O Ministério Público Federal do Paraná denunciou Mohamad Hussein Mourad, dono da Copape e da distribuidora de combustíveis Duvale, pelos crimes de organização criminosa, lavagem de dinheiro e adulteração de combustíveis. Ao todo, 18 investigados foram denunciados no âmbito da operação Tank, deflagrada pela Polícia Federal no fim de agosto.
Foragido desde então, Mohamad é acusado de liderar um dos braços do esquema de adulteração de combustíveis e lavagem de dinheiro no Paraná, cuja estrutura alimentava os cofres do PCC (Primeiro Comando da Capital). O Ministério Público afirma que a atuação de Mohamad integrava um robusto esquema que envolvia empresas do setor de combustíveis, instituições de pagamento e empresas de fachada.
A denúncia obtida pelo Bastidor revela que a Duvale — criada em 2020 — foi utilizada pelo grupo liderado por Mohamad para adulterar gasolina e etanol em 27 postos do estado. Investigações mostram que a Duvale assumiu protagonismo no mercado regional de combustíveis após Mohamad comprar a Aster Petróleo, uma distribuidora, e a Copape, empresa de petróleo e gás.
Segundo o MPF, a compra das duas empresas, em 2021, foi realizada por meio do fundo de investimento Location FIP, utilizado para ocultar a identidade do verdadeiro controlador. O fundo recebeu um aporte de 54 milhões de reais de Renato Steinle de Camargo, apontado na denúncia como laranja de Mohamad.
Registros do Coaf mostram que, no período da aquisição das empresas, Renato Steinle recebeu 45,5 milhões de reais de Silvana Corrêa, companheira de Mohamad. Os promotores afirmam que esses valores foram essenciais para consolidar o controle de Mohamad sobre a distribuição de combustíveis no Paraná.
Como resultado, a operação logística e comercial da Aster foi deslocada para a Duvale, que passou a atender grandes clientes, como a Rede 7, além de utilizar bases de armazenamento da própria Copape — fortalecendo a posição de Mohamad no setor.
As investigações apontam ainda que Mohamad movimentou milhões de reais em operações suspeitas, muitas delas intermediadas pela fintech Tycoon Technology, sediada em Curitiba. A Tycoon tem como acionistas Rafael Bronzatti Belon, Leonardo Bronzatti Belon, ambos filhos de Ítalo Belon, figura influente no braço operacional dos postos envolvidos no esquema no Paraná
De acordo com o MPF, a Tycoon recebeu valores expressivos em espécie, sem identificação dos depositantes, entre 2020 e 2025. O dinheiro era recolhido diretamente nos postos, muitas vezes por meio de carros-fortes, e depositado em contas da instituição de pagamento. Essas contas funcionavam como “contas-bolsão”, ocultando a identidade dos reais remetentes e destinatários — uma prática considerada irregular pelo Banco Central.

[TAREFAS A REALIZAR]
1. Reescreva o trecho do texto sobre a operação Tank que começa em "A denúncia obtida" e termina após "laranja de Mohamad.", trocando "ocultar" por "esconder".
2. Traduza para o inglês esta frase do texto sobre a operação Tank: "O fundo recebeu um aporte de 54 milhões de reais de Renato Steinle de Camargo, apontado na denúncia como laranja de Mohamad."
A listagem não é necessária.

[REGISTROS LISTADOS]
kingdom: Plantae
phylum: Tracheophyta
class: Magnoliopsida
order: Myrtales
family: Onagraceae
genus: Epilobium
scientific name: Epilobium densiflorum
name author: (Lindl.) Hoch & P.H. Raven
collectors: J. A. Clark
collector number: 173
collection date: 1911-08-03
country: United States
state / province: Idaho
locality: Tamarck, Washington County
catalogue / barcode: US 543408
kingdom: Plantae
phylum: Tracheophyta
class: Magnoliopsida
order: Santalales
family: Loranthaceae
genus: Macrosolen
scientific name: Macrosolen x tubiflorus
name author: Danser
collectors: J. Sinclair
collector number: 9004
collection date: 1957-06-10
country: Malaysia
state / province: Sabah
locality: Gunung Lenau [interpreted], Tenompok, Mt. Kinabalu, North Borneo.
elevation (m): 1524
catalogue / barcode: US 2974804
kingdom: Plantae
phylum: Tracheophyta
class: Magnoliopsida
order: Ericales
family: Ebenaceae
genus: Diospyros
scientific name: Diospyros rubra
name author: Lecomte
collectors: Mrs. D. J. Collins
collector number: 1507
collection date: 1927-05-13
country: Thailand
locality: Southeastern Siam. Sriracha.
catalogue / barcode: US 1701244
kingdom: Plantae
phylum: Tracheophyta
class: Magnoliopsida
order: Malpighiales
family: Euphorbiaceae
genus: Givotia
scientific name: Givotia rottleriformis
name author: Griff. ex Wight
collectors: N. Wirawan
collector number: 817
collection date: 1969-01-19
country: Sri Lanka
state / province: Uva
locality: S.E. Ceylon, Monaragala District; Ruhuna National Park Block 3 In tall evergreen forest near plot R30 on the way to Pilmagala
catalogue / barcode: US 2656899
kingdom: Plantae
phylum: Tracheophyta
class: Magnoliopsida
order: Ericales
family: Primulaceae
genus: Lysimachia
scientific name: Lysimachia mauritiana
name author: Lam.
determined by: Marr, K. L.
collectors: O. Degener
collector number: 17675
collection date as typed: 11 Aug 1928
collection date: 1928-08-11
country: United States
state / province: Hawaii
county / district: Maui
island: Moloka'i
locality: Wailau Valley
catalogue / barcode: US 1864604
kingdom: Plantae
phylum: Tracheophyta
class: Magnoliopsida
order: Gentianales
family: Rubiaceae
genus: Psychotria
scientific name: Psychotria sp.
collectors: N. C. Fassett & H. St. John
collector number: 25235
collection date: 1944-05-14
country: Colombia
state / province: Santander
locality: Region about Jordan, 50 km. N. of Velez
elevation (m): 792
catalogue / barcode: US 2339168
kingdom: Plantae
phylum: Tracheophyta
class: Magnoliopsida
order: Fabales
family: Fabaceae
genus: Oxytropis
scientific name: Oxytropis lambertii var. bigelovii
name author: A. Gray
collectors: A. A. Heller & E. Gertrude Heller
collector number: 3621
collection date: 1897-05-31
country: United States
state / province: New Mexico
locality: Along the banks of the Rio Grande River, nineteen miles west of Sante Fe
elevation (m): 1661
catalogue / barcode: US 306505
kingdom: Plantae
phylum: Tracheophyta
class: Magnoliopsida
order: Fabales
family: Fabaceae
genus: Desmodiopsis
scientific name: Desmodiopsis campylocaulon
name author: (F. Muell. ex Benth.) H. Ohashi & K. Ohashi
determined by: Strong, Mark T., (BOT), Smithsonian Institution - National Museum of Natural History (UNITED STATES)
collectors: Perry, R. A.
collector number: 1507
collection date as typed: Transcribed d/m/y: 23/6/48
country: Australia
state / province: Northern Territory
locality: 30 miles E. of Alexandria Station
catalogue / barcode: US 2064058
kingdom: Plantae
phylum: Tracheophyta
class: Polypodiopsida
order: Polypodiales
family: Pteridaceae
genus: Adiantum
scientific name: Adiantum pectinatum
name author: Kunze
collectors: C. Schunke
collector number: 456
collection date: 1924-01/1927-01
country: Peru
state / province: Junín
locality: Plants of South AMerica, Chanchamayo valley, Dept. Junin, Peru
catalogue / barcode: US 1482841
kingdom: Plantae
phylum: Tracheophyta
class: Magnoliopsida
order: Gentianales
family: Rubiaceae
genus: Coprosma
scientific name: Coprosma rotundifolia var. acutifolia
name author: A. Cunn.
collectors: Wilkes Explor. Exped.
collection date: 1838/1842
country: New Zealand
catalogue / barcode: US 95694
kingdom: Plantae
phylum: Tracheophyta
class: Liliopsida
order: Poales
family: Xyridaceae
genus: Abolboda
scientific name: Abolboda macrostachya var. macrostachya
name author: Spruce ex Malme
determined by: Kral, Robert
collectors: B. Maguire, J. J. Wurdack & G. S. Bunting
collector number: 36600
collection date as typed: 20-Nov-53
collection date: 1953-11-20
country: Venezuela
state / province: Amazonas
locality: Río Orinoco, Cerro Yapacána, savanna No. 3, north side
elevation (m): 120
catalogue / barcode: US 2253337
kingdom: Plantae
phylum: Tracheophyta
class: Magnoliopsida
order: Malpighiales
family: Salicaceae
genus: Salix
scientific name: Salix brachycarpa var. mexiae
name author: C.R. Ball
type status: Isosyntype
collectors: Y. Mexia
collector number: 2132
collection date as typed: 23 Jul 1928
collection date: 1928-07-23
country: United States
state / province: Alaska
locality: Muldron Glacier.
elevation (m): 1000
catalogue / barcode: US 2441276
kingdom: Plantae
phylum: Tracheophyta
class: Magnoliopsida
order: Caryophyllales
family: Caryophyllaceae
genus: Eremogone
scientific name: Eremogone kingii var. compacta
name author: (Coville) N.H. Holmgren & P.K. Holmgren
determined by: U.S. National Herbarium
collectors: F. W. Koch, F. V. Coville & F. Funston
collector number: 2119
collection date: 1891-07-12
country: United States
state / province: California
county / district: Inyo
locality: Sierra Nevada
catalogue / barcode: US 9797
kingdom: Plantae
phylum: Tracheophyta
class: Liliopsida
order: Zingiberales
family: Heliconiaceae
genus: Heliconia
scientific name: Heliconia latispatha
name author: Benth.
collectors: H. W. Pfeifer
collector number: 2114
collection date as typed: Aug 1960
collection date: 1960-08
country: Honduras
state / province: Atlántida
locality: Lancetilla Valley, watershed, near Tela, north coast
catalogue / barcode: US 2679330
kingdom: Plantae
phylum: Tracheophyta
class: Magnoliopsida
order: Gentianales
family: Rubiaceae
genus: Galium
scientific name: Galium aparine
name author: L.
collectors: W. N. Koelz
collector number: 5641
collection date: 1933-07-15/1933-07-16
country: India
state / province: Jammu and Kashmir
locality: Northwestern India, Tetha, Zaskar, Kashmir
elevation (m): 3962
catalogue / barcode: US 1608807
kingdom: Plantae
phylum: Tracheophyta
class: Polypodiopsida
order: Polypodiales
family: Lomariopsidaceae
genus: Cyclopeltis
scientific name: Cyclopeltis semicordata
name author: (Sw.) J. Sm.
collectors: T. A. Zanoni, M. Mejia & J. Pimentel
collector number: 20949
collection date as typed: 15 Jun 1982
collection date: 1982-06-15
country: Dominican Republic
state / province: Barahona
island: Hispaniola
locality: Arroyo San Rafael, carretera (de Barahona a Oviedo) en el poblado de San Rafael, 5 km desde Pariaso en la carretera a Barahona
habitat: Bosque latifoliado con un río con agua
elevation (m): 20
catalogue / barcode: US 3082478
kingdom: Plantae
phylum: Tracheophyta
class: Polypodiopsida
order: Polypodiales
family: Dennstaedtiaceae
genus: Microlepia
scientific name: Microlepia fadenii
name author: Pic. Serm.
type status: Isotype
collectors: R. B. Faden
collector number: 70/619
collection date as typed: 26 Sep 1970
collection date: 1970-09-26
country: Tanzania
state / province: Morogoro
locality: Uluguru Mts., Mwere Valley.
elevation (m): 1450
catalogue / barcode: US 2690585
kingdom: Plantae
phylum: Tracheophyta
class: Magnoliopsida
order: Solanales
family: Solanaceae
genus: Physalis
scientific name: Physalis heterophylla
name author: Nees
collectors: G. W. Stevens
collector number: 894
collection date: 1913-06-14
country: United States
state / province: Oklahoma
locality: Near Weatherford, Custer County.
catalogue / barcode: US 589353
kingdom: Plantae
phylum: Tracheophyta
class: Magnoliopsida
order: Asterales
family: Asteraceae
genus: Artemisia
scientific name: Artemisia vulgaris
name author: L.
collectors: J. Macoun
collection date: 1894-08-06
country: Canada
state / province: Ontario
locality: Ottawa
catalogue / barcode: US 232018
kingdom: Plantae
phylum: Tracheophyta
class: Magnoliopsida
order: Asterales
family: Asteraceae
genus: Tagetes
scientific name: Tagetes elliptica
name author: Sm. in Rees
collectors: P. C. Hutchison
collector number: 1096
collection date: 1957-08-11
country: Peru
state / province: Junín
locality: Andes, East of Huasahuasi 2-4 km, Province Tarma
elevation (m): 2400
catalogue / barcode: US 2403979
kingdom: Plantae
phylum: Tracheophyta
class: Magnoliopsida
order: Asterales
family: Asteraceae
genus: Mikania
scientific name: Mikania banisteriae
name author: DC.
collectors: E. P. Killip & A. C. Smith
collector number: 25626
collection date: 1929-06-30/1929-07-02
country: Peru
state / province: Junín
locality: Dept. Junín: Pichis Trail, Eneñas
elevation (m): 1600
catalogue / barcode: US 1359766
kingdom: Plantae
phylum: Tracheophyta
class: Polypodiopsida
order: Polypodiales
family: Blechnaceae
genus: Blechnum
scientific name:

[LISTA DE RESPOSTAS]
1.
A denúncia obtida pelo Bastidor revela que a Duvale — criada em 2020 — foi utilizada pelo grupo liderado por Mohamad para adulterar gasolina e etanol em 27 postos do estado. Investigações mostram que a Duvale assumiu protagonismo no mercado regional de combustíveis após Mohamad comprar a Aster Petróleo, uma distribuidora, e a Copape, empresa de petróleo e gás.
Segundo o MPF, a compra das duas empresas, em 2021, foi realizada por meio do fundo de investimento Location FIP, utilizado para esconder a identidade do verdadeiro controlador. O fundo recebeu um aporte de 54 milhões de reais de Renato Steinle de Camargo, apontado na denúncia como laranja de Mohamad.

2. The fund received a contribution of 54 million reais from Renato Steinle de Camargo, named in the indictment as Mohamad's front man.